━━━ DATA FOR THIS TASK

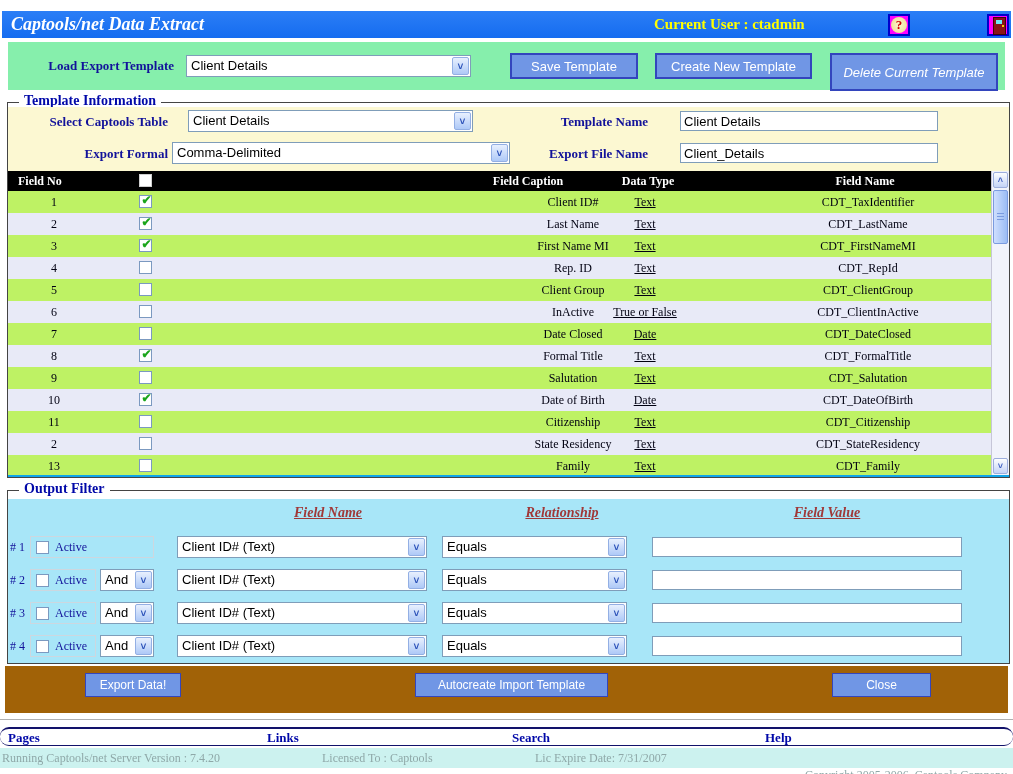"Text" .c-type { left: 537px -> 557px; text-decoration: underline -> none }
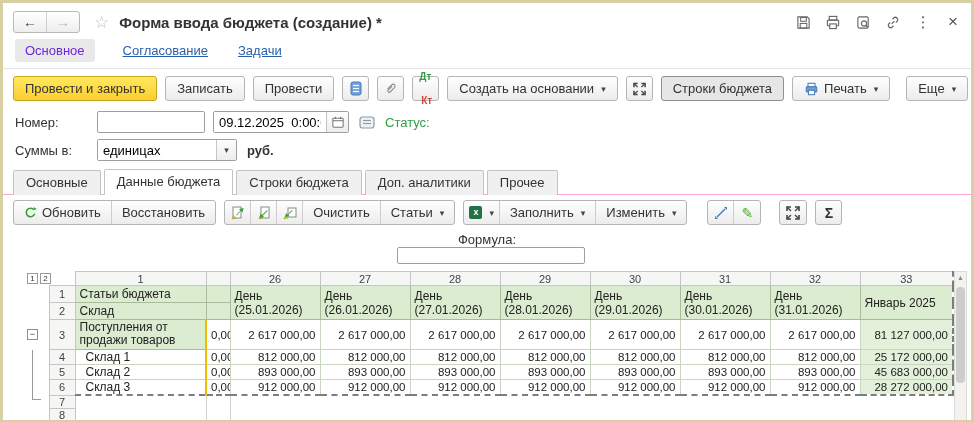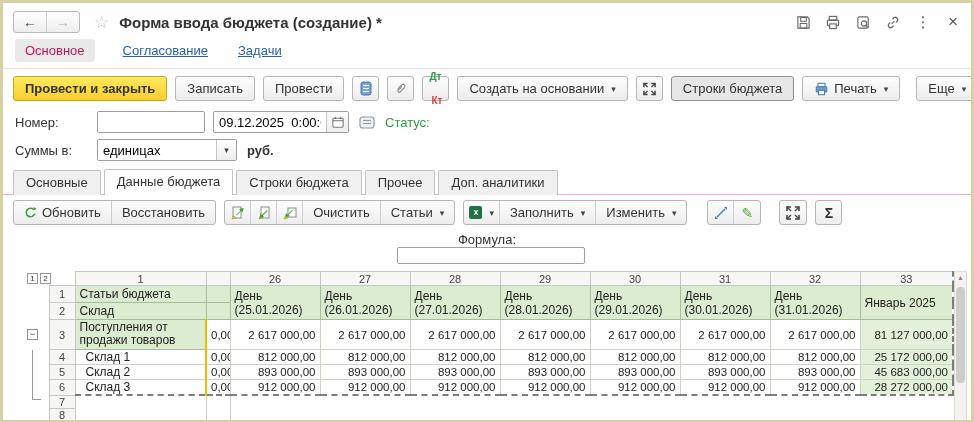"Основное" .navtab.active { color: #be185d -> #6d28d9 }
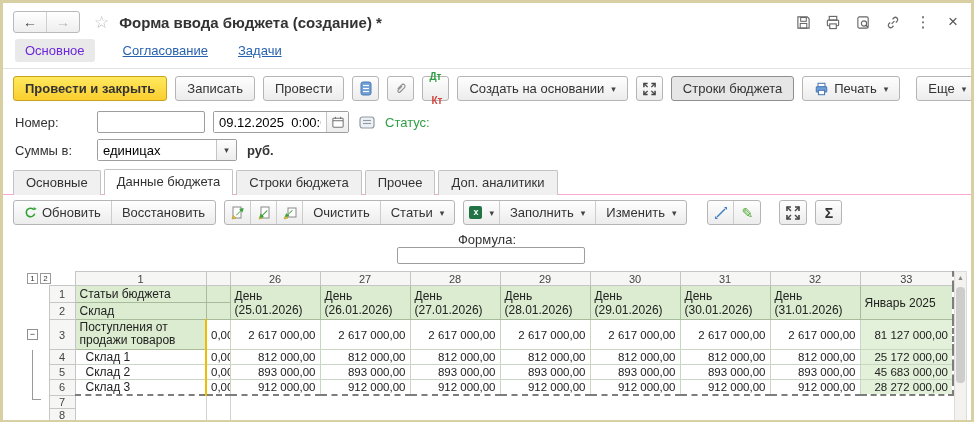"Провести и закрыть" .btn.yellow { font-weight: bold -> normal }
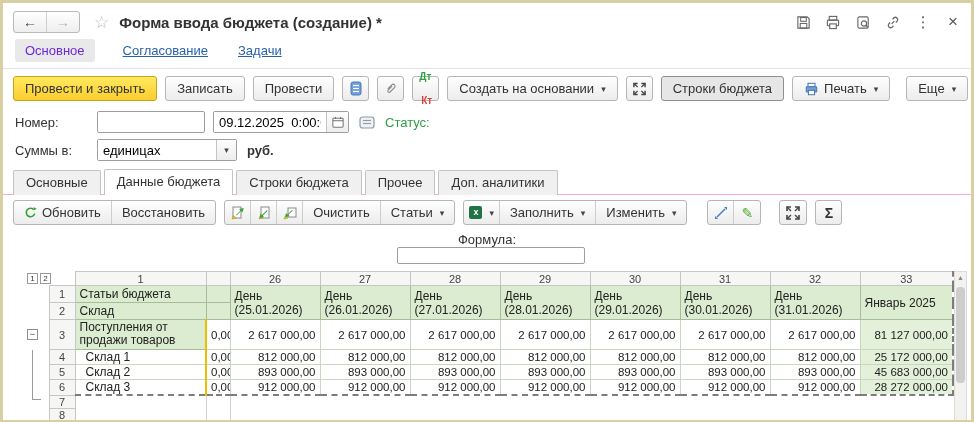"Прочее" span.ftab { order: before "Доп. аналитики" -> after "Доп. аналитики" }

━━━━━━
━━━ DATA FOR THIS TASK

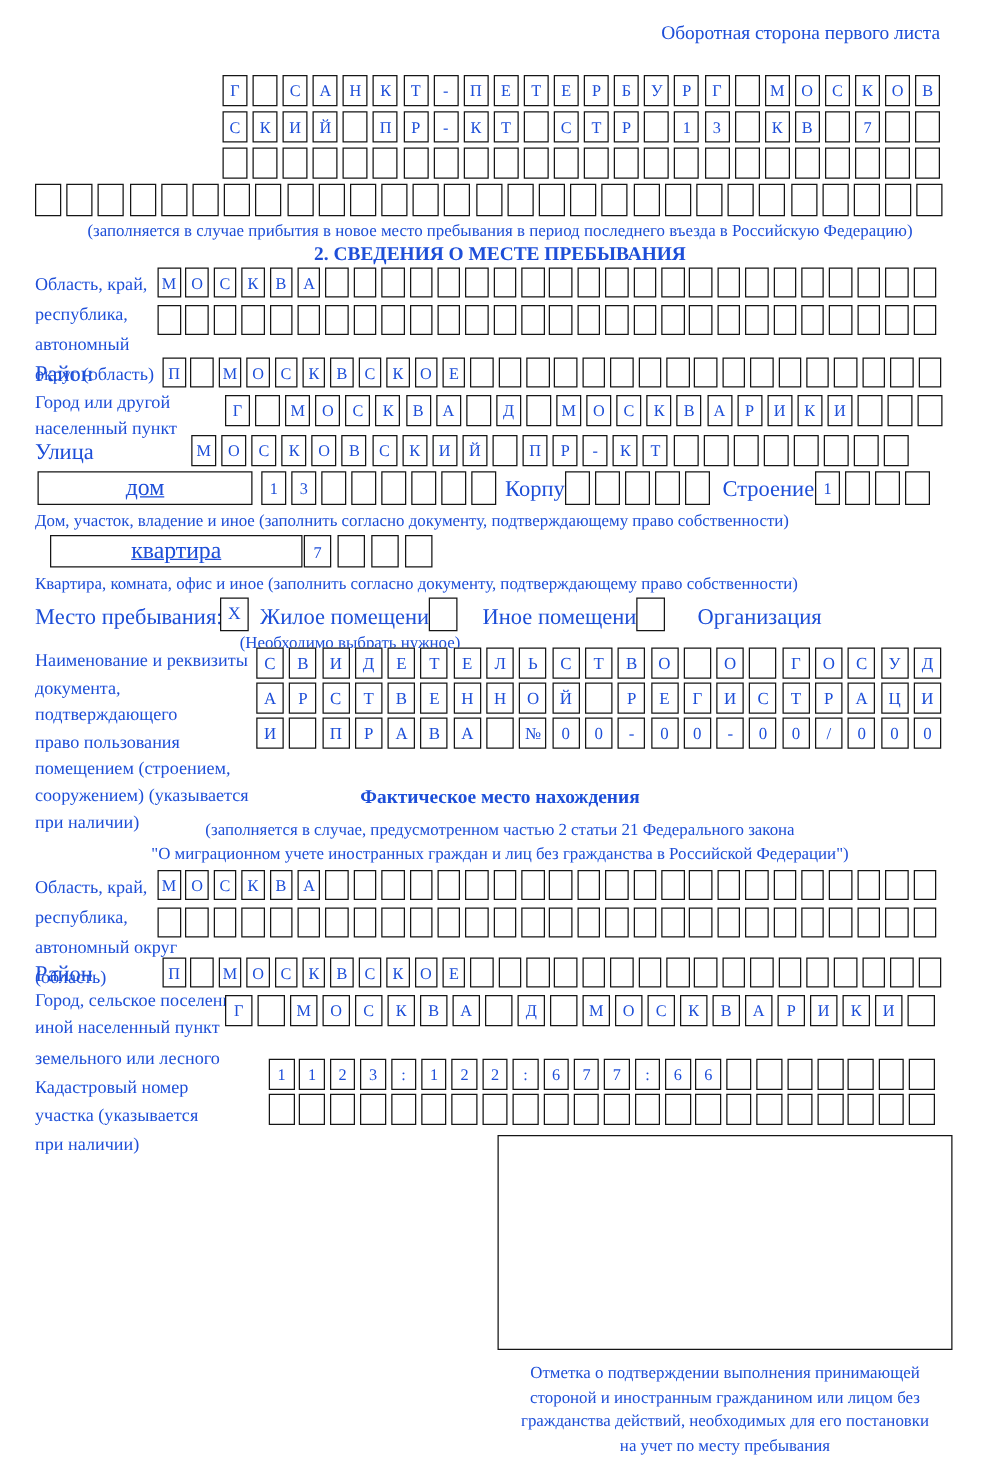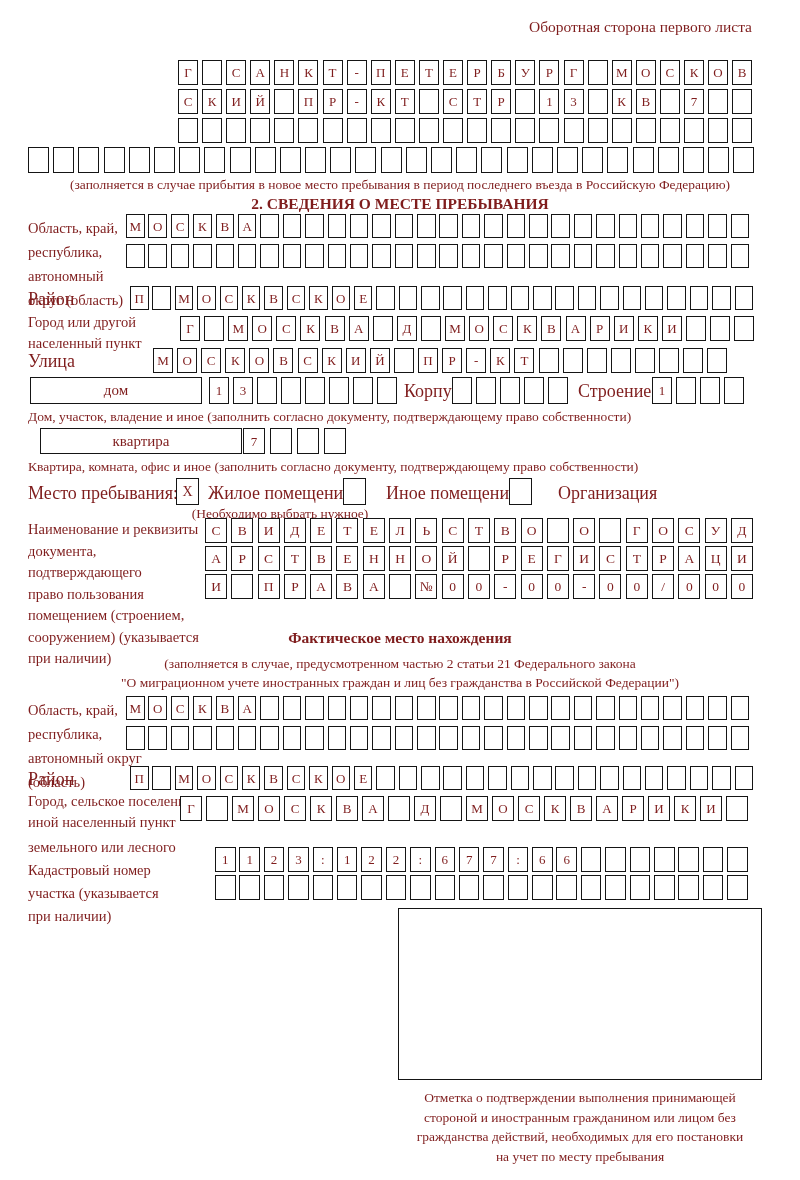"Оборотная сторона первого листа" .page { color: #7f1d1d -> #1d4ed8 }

━━━━━━

◆ TASK OBJECTIVE: Give exactly the lines above that run from the line with "left: 537px ->" to the line with "font-weight: bold ->", both included, leaving every picture out.

◆ SOLVED PROBLEM:
"Text" .c-type { left: 537px -> 557px; text-decoration: underline -> none }
"Основное" .navtab.active { color: #be185d -> #6d28d9 }
"Провести и закрыть" .btn.yellow { font-weight: bold -> normal }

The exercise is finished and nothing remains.